No one is sure from whence these terms originated, but rumor has it that they come from rogue members who have been spending too much time hanging around certain Compliance Centres of EduExcellence.
I wouldn’t make this up. Rheeally…
🙂
KrazyTA,
My humble apologies to all hunting dogs for the cruel and unfair comparison.
And I can’t wait to pull out all of my amazing lesson plans that I’ve been hiding until we have accountability.
How much say do NYC teachers have as to where they teach? Is it possible that the challenging working conditions in these schools, e.g. higher crime, rates of violence, discipline issues and students with additional needs brought about due to poverty, disincline more capable and experienced teachers from agreeing to work in these schools when they could get jobs in safer areas with less stressful working conditions?

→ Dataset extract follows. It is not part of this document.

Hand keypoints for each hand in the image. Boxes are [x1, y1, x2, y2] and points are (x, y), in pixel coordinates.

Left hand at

Thats a good question. First off, not many teachers (and people in general) are going to flock to work in the hardest schools with the most challenging populations, when they get paid just as much to work in better schools with a population that they may be more comfortable with.
Second, if you have been teaching and doing well at your school, what is going to posess you to move to a different, harder working situation where you basically have to start over?

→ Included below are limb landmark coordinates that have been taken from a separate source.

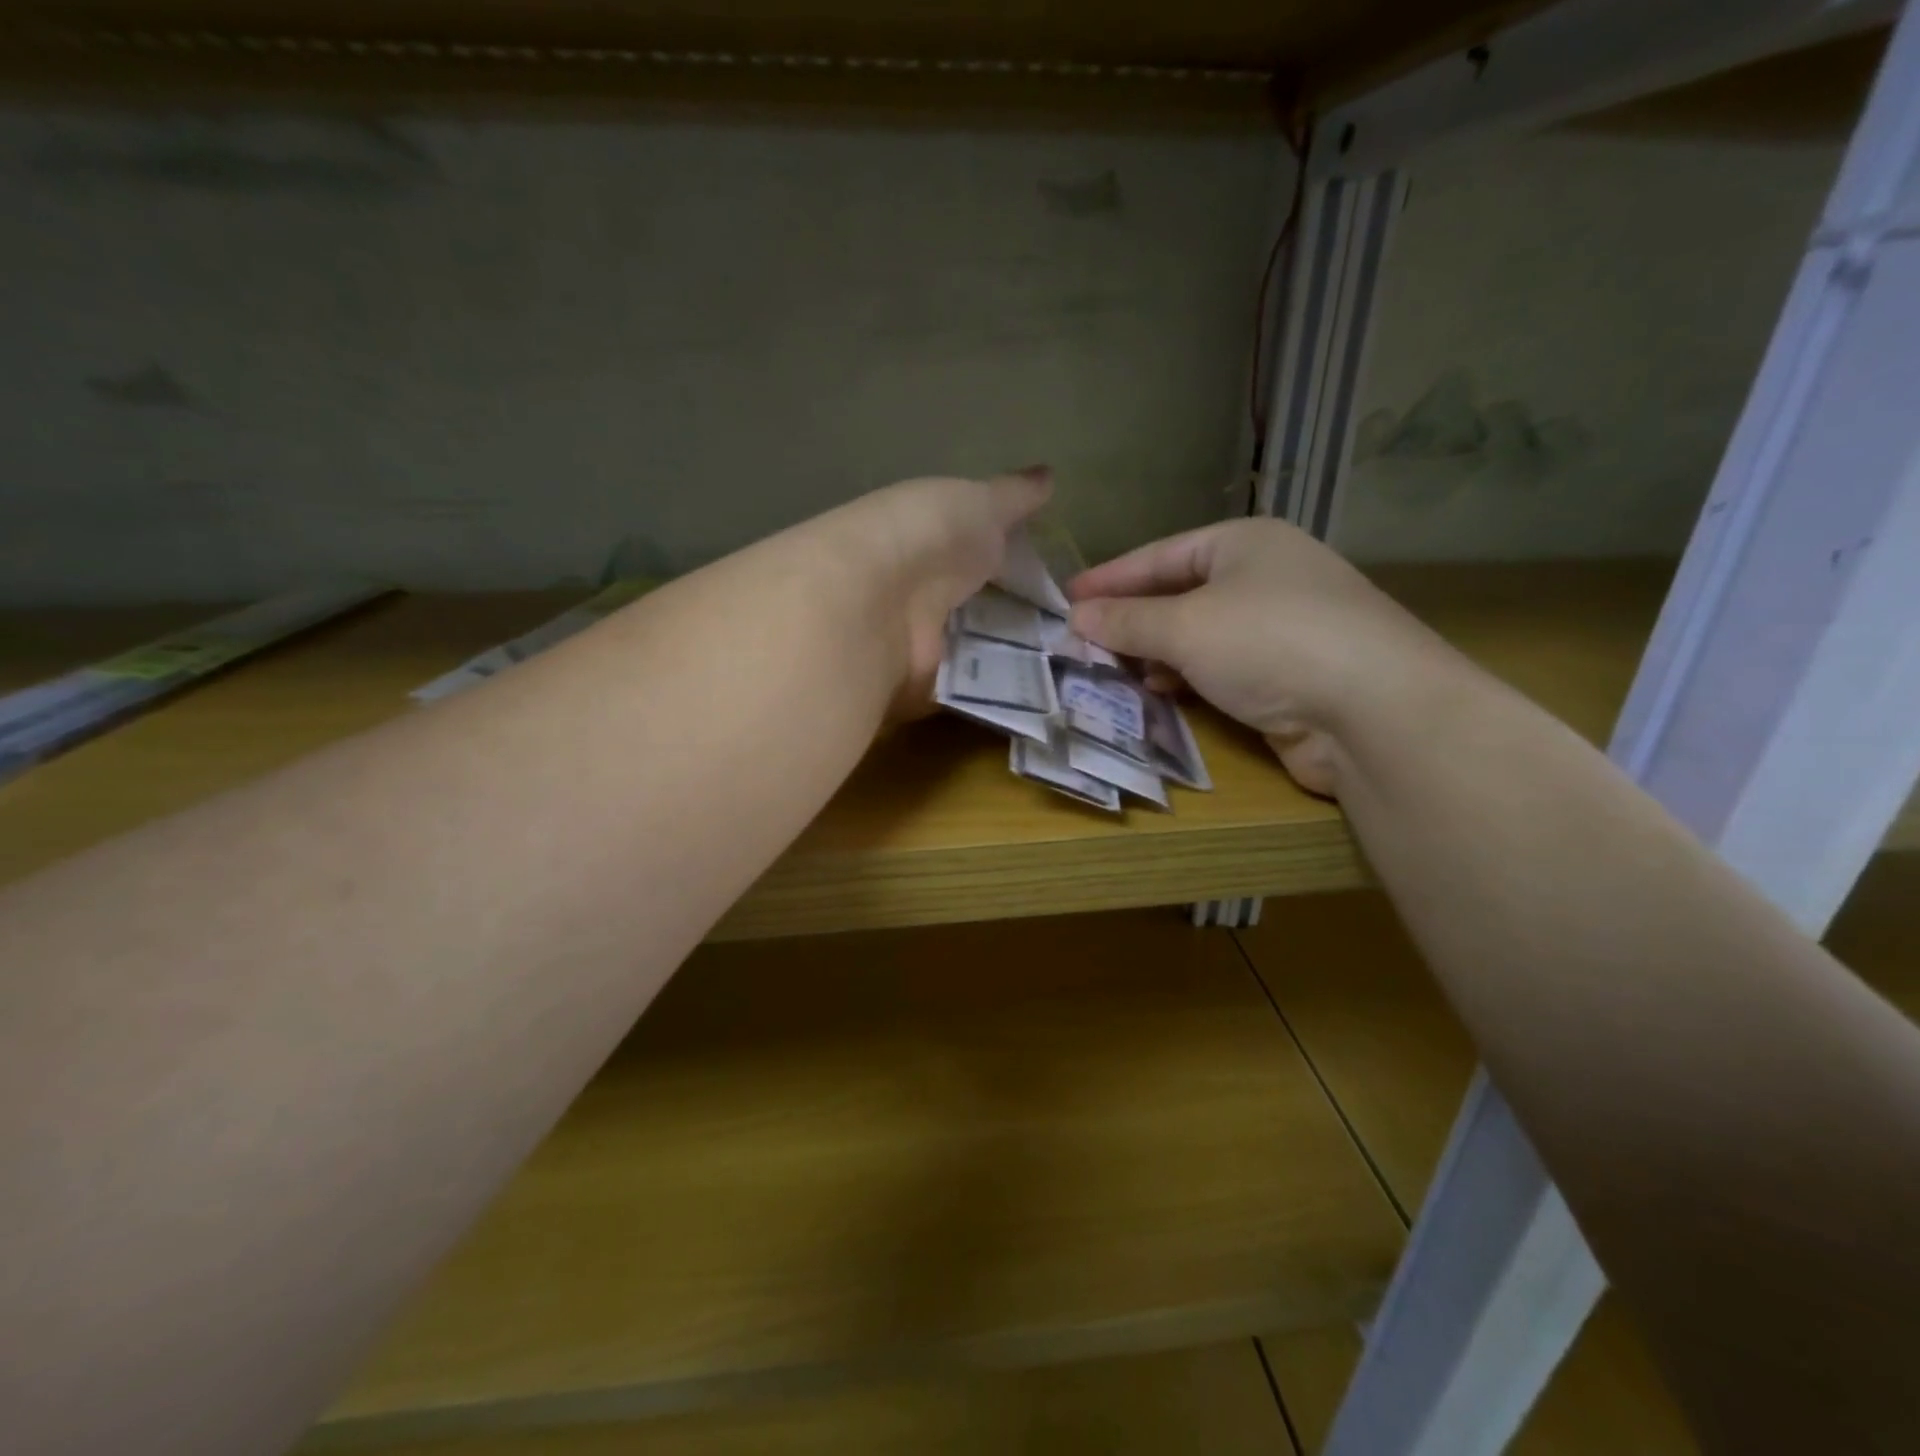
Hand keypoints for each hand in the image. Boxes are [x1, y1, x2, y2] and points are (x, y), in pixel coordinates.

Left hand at [802, 469, 1051, 719]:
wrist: (878, 600)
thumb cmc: (929, 535)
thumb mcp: (979, 502)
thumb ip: (1014, 496)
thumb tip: (1049, 475)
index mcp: (932, 540)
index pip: (978, 551)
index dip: (1012, 560)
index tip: (1056, 575)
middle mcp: (924, 590)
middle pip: (979, 605)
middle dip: (1019, 615)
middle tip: (1072, 626)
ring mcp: (924, 640)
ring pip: (979, 649)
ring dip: (1016, 655)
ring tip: (1069, 661)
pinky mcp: (927, 685)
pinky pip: (971, 691)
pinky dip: (1000, 691)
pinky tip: (1043, 690)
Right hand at [1067, 519, 1458, 795]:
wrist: (1374, 712)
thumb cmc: (1270, 643)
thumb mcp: (1185, 626)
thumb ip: (1126, 621)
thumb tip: (1076, 617)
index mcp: (1245, 544)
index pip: (1160, 555)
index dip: (1110, 578)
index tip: (1066, 599)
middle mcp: (1266, 578)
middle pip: (1179, 595)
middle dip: (1131, 620)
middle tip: (1081, 641)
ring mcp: (1282, 628)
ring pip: (1199, 636)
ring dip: (1155, 653)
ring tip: (1111, 670)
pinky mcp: (1289, 676)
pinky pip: (1220, 670)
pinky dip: (1186, 678)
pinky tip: (1159, 692)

And third, for the past few years, there have been hiring restrictions in place for new teachers, which basically funnels most of them to the poorest neighborhoods and especially the newly created schools. Also TFA and NYCTF specifically target those schools.
This leads to schools composed of mostly newer teachers, with the most difficult populations. Additionally many of the teachers will burnout within 5 years, or leave after their program commitments are up. And voila, you have the perfect recipe for having the least experienced working with the most needy!